Our findings, reported herein, show that amino acids Lys 461, Lys 465, and Arg 466 of the GR DNA recognition helix encoded in exon 3 and Gln 471 of the beta strand encoded at the splice junction site of exons 3 and 4 adjacent to the GR DNA recognition helix specifically form both direct and water mediated H-bonds at their cognate codon/anticodon nucleotide base sites within the 5'-CTGTTCTT-3' -5'- AAGAACAG-3' recognition motif. In addition, Val 462 interacts by van der Waals with the middle nucleotide of its codon, GTT, and Glu 469 has strong electrostatic attraction toward its codon nucleotide A39, GAA. Therefore recognition of codon-anticodon nucleotides within the GRE DNA right major groove halfsite by amino acids of the GR DNA recognition helix offers an explanation for the GR DNA binding preference to the GRE major groove halfsite which contains the 5'-TGTTCT-3'- 5'-AGAACA-3' recognition motif(30).

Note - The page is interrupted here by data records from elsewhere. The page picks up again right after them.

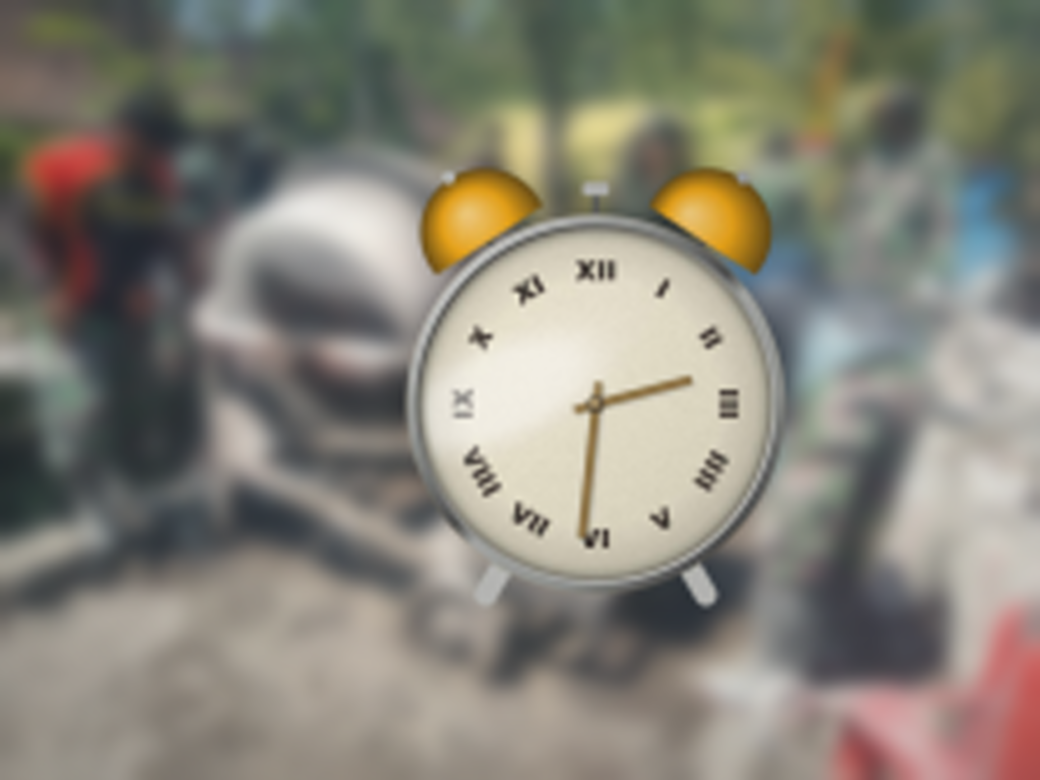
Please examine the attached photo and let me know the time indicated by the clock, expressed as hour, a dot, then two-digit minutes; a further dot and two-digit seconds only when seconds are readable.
2.31
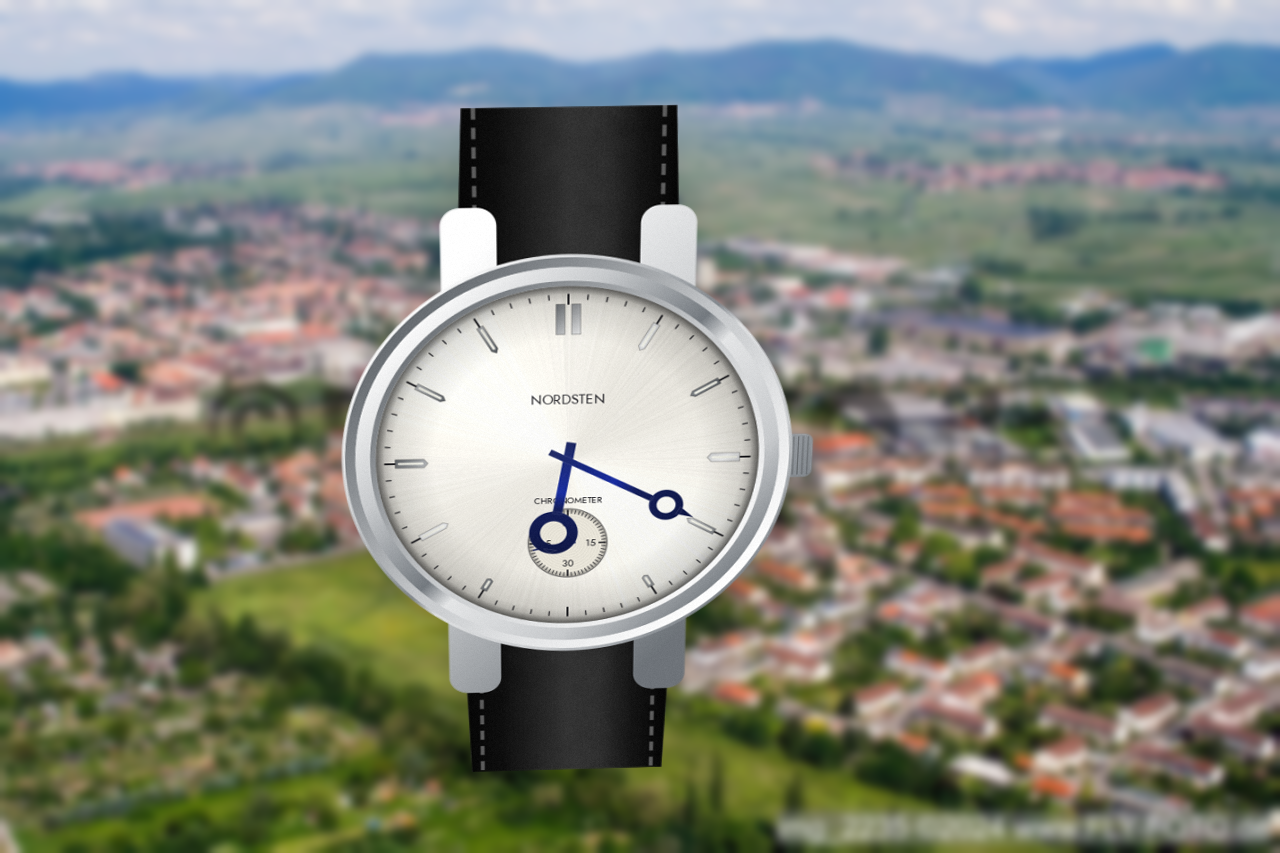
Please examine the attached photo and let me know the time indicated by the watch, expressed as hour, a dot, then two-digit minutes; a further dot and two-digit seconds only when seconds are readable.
6.19.43
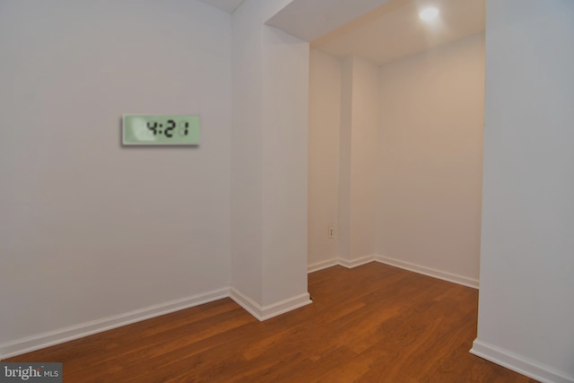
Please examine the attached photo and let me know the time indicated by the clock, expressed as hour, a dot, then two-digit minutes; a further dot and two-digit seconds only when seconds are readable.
4.21
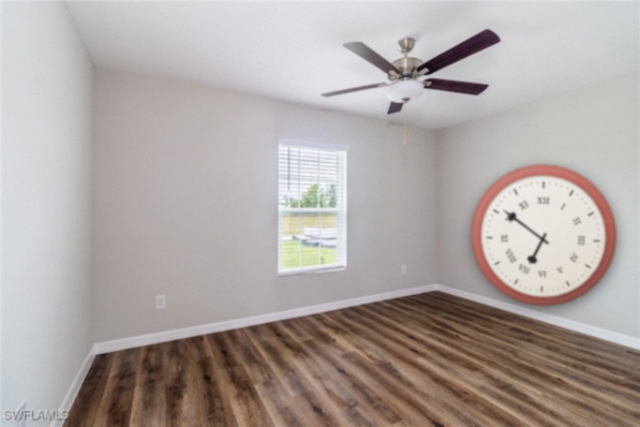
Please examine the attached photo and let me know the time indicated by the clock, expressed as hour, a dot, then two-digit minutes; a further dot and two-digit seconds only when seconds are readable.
6.51
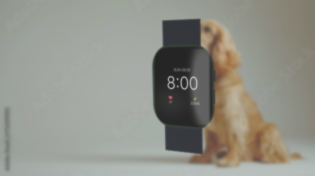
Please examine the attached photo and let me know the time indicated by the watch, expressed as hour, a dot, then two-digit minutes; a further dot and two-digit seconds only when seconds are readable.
8.00
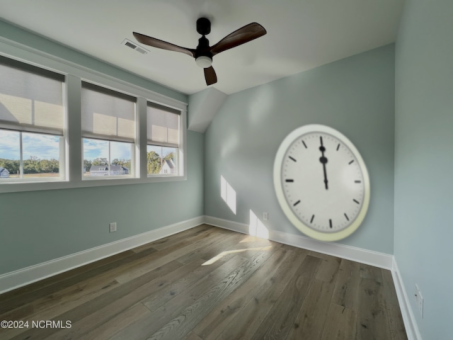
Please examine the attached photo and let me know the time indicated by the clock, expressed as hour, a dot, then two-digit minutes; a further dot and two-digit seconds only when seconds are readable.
12.00
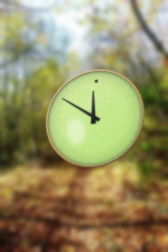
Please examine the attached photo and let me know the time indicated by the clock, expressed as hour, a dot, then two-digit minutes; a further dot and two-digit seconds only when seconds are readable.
11.50
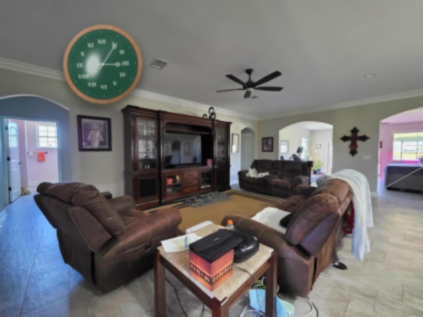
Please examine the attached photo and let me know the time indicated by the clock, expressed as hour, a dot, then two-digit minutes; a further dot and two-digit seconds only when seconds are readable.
3.06
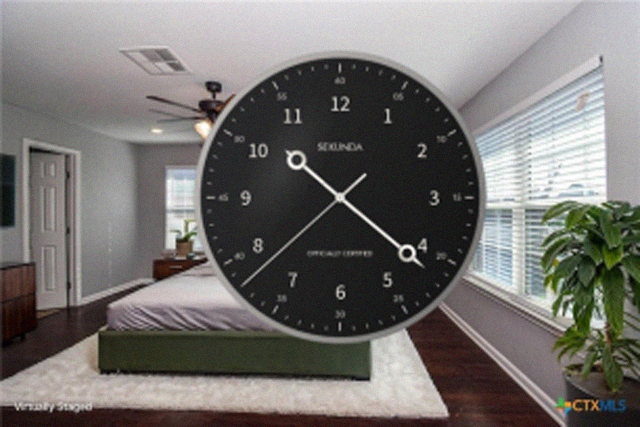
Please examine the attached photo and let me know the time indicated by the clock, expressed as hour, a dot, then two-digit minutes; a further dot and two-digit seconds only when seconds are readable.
10.21.38
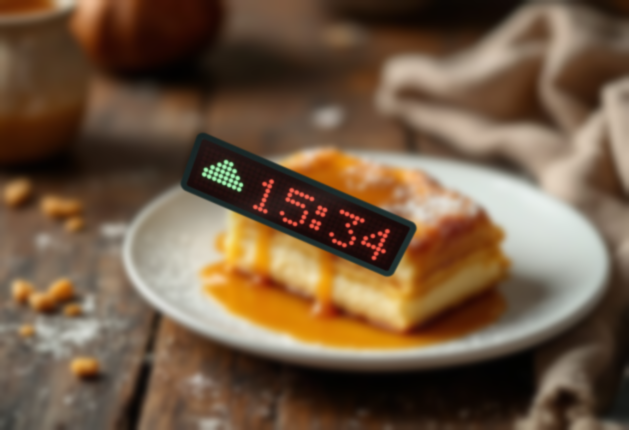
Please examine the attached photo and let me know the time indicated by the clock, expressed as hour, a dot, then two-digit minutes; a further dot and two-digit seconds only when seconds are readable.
15.34
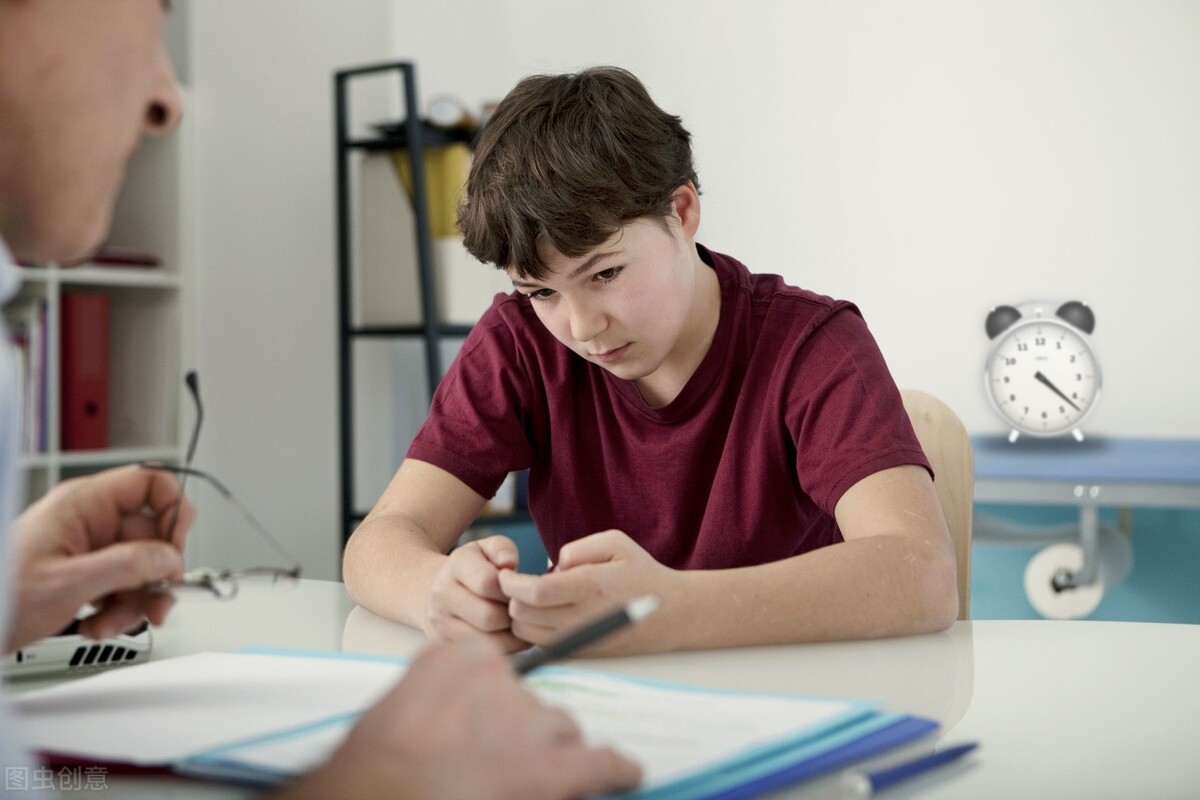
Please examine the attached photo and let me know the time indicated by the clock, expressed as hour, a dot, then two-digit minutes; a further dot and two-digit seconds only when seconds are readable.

Our findings indicate that GR site specific DNA recognition involves overlapping reading frames. In addition, our findings also suggest that site specific DNA recognition may be bi-directional, that is, amino acids may recognize their cognate codon/anticodon nucleotides reading 5'-to-3' or 3'-to-5'. This appears to be the case in the naturally occurring GRE right major groove halfsite palindrome sequence 5'-AAGAA- 3' on the antisense strand which has codon nucleotides for hydrophilic amino acids Lys (AAG), Arg (AGA), and Glu (GAA) of the GR DNA recognition helix in overlapping reading frames in both directions. These observations offer an explanation as to why more than one amino acid can interact with the same nucleotide and vice-versa (11) and still satisfy site specific DNA recognition according to our hypothesis. Unlike the 5'-TGTTCT-3' 5'-AGAACA-3' recognition motif which is conserved within the right major groove halfsite of GREs, the nucleotide sequences of the GRE flanking regions are not conserved (38). However, we detected conservation of genetic information between both flanks of a GRE and the GR DBD exon 5 encoded predicted alpha helix (22), see figure 1A, C. It is significant that this same GRE site, among the several located within the LTR nucleotide sequence upstream of the transcription start of the MMTV gene, has been reported to preferentially bind GR and have the highest transcription enhancing activity (35). Therefore, our findings indicate that conservation of genetic information (19,22) and the corresponding atomic interactions of amino acids of the GR DBD DNA recognition helix, beta strand and predicted alpha helix with cognate codon/anticodon nucleotides within a GRE and its flanking DNA sequence as reported herein are correlated with both DNA site specific recognition and transcription enhancement.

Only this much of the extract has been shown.